El apostolado –dice el Siervo de Dios Tomás Morales, S.I.- igual que la santidad, no sólo es deber para todos, sino que está al alcance de todos. Es una santidad y un apostolado realista. No el de un ángel impecable, sino el de un hombre lleno de limitaciones que fracasa y triunfa en la derrota volviendo siempre a empezar.

La santidad consiste no en no caer, el apostolado no es no fracasar, sino en no cansarse nunca de estar empezando siempre aunque aparentemente nunca se consiga el objetivo. El santo, el apóstol, es un pecador que sigue esforzándose, que no se acobarda ante las caídas y derrotas. Siempre vuela más alto en aras de la humildad y confianza, sabiendo que los desastres nos ayudan para “que no se gloríe ante Dios ningún mortal (1 Cor, 1, 29) (Forja de hombres).

El bautizado conoce bien la definición de Juan Pablo II:

La santidad no consiste en ser impecables, sino en la lucha por no ceder y por volver a levantarse siempre después de cada caída; no deriva tanto la fuerza de voluntad de hombre, sino del esfuerzo por no obstaculizar nunca la acción de la gracia en la propia alma, sino más bien sus humildes colaboradores (Juan Pablo II, 3-3-1983).

El cristiano que quiere vivir la vida cristiana, pero no quiere en realidad tender a la perfecta santidad, hace de su vida un tormento interminable, pues introduce en ella una contradicción gravísima e insuperable… aquél cristiano que no pretende llegar a la plena santidad, no puede menos de experimentar el cristianismo, en mayor o menor medida, como un problema, como una tristeza, como un peso aplastante (Caminos laicales de perfección, José María Iraburu).

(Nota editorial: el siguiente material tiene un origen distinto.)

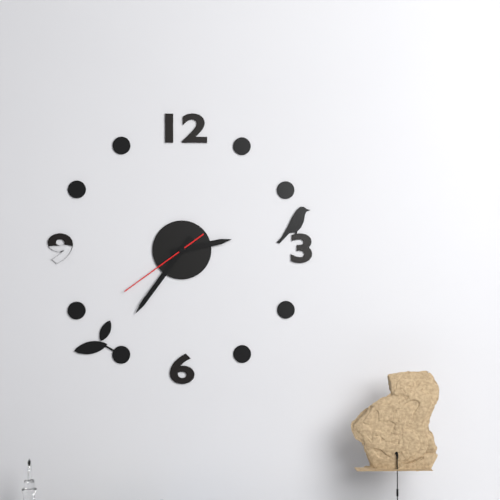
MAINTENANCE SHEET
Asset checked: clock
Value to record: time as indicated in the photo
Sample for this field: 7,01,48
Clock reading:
2,36,39
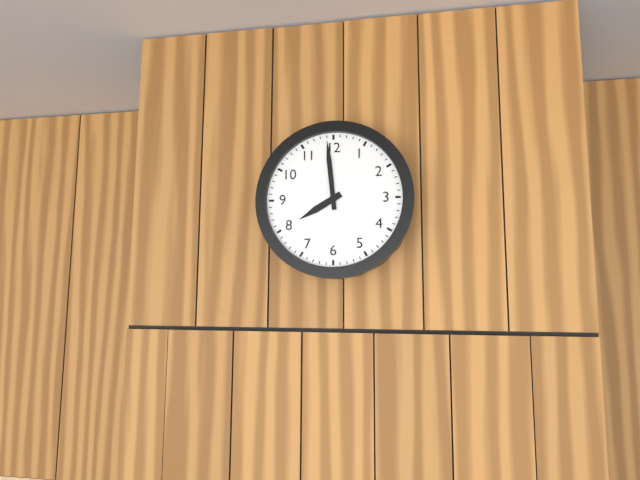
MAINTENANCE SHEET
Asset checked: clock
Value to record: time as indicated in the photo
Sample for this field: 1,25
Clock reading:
7,59
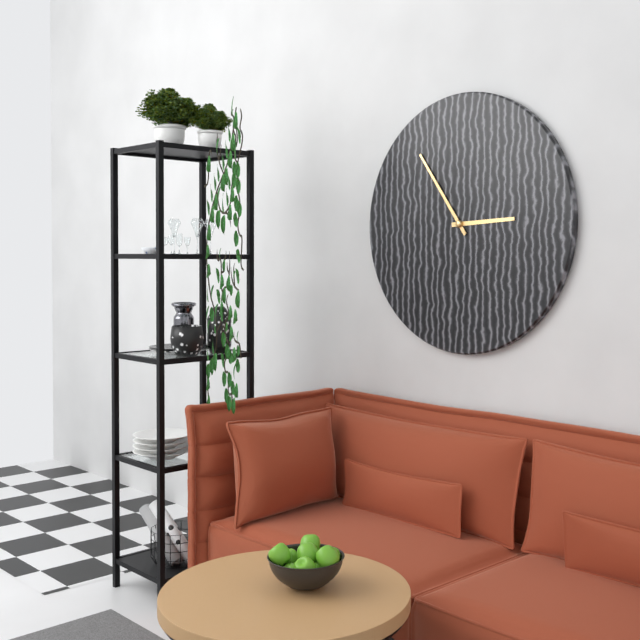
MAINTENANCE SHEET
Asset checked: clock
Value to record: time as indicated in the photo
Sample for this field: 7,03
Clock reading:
2,54
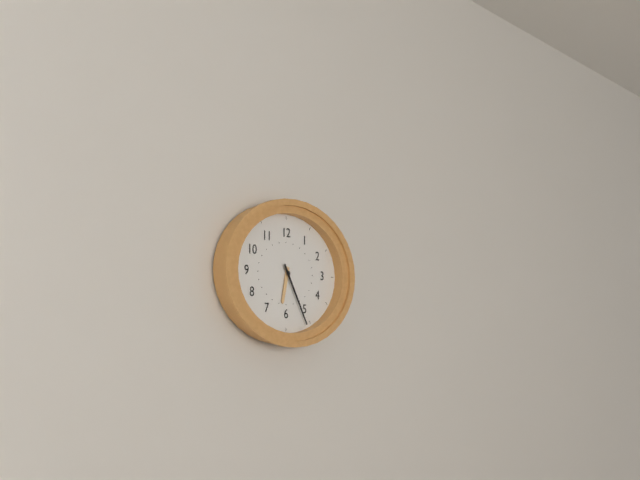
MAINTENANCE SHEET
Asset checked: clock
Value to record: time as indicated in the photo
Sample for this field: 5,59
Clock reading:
6,25
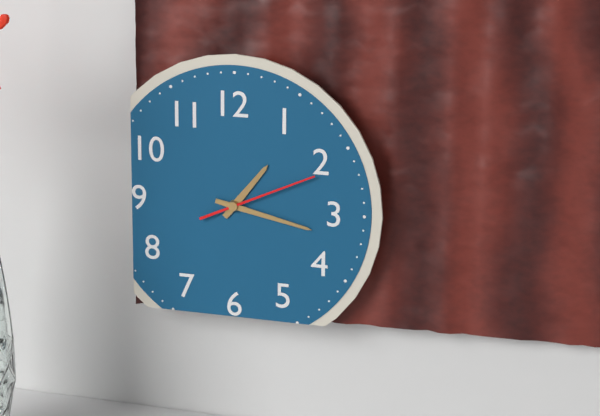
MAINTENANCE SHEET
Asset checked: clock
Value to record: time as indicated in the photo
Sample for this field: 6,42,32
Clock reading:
1,17,11
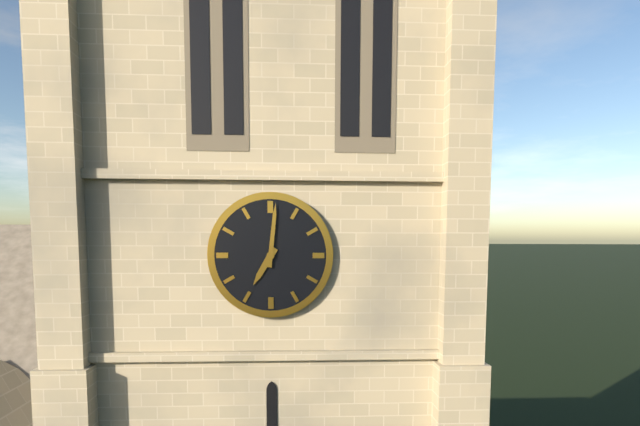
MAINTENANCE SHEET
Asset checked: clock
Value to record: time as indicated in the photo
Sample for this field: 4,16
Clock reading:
7,01
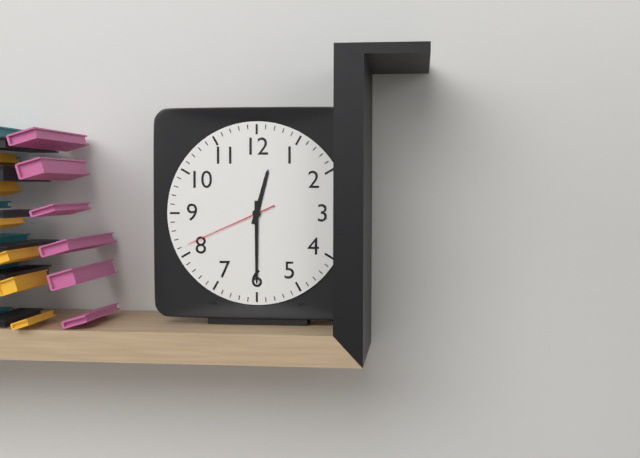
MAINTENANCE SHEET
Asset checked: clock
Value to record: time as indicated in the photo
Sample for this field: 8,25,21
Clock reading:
12,30,41
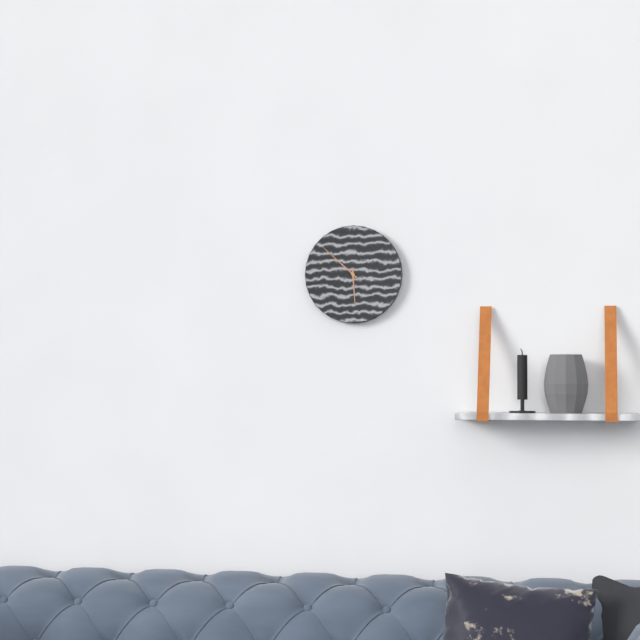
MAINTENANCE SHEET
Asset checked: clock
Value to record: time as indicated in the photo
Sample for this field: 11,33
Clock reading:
5,52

Pero para no asustarse del llamado a ser santos, el Beato J.H. Newman dijo:

Si me pregunta qué se debe hacer para ser perfecto, yo le digo: primero no permanezca en la cama más del tiempo debido; dirija sus primeros pensamientos a Dios; visite el Santísimo Sacramento; rece devotamente en ángelus; coma y beba para la gloria de Dios; rece bien el Santo Rosario; recójase; aleje los malos pensamientos; haga bien su meditación; haga cada noche su examen de conciencia; acuéstese a tiempo y usted será perfecto.

Péguy escribió que hay una sola tragedia en la vida –la tragedia de no ser santos. Teodosia la hermana del Aquinate, preguntó una vez al santo: ¿qué debo hacer para ser santa?, el gran genio apuntó, como siempre al quid, y le dio una respuesta contundente con una sola palabra: desearlo.